### STATED TASK
Using the passage on Cesare Beccaria, list the central ideas that it says organize his work on crime and punishment.

### GIVEN TEXT
Cesare Beccaria (1738–1794) was a philosopher and politician who is known as one of the founders of modern criminology and penology. He lived, worked, and wrote during the Enlightenment, a period of great change in western thought and behavior. The themes that he explores in On Crimes and Punishments were on the cutting edge of progressive thought at the time. Indeed, the authors argue that there is substantial evidence that Beccaria's work directly influenced the philosophy of the founding fathers, as well as the language of the Declaration of Independence.
Beccaria's highly influential work is organized around three central ideas relating to crime and punishment: the social contract, the value of science, and a strong belief in progress. Beccaria argues that the utilitarian ideal of the greatest happiness for the greatest number should apply to crime and punishment, and that even in the morally complex realm of criminality, great happiness for a great number can be achieved through proper policy.
Such policy, however, is only capable of controlling the behavior of man when subject to a binding social contract. A man gives up some amount of liberty to the state in order to stave off violence, anarchy and chaos. Justice arises, but as Beccaria notes, "human justice—or more accurately political justice—represents the fleeting relationships between the actions of men and a constantly changing society."
This is why, according to Beccaria, justice must be grounded in sound principles of science. He goes to great lengths here, categorizing crimes and attempting to determine the proper measure of a crime by the harm it does to society. If this is possible, through science, the exactly appropriate form of justice can be meted out.

### DATASET EXCERPT
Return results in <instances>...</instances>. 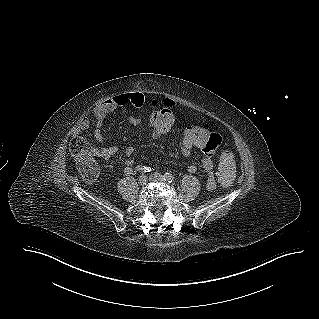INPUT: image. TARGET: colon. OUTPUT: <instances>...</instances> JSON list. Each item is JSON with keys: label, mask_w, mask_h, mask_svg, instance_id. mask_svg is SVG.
<instances>
[{"label": "colon", "mask_w": 319, "mask_h": 319, "mask_svg": "<svg viewBox=\"0 0 319 319\" xmlns=\"http://www.w3.org/2000/svg\"><path fill=\"white\" fill-rule=\"evenodd\" d=\"M176 119L173 113L150 112L146 124L150 132L160 135L173 129ZM182 152L191 154L201 151L204 143L210 140L211 134L206 126L200 122H191L178 133ZM221 139V138H220ZM73 156L78 162V171L84 181L94 182L99 175V166L96 162L97 149L84 138H75L70 146ZM236 171L233 153L226 149L220 155L219 172L223 183L234 179Z\"/></svg>", "instance_id": "5ec220e1"}]
</instances>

### TASK SOLUTION
- the social contract
- the value of science
- a strong belief in progress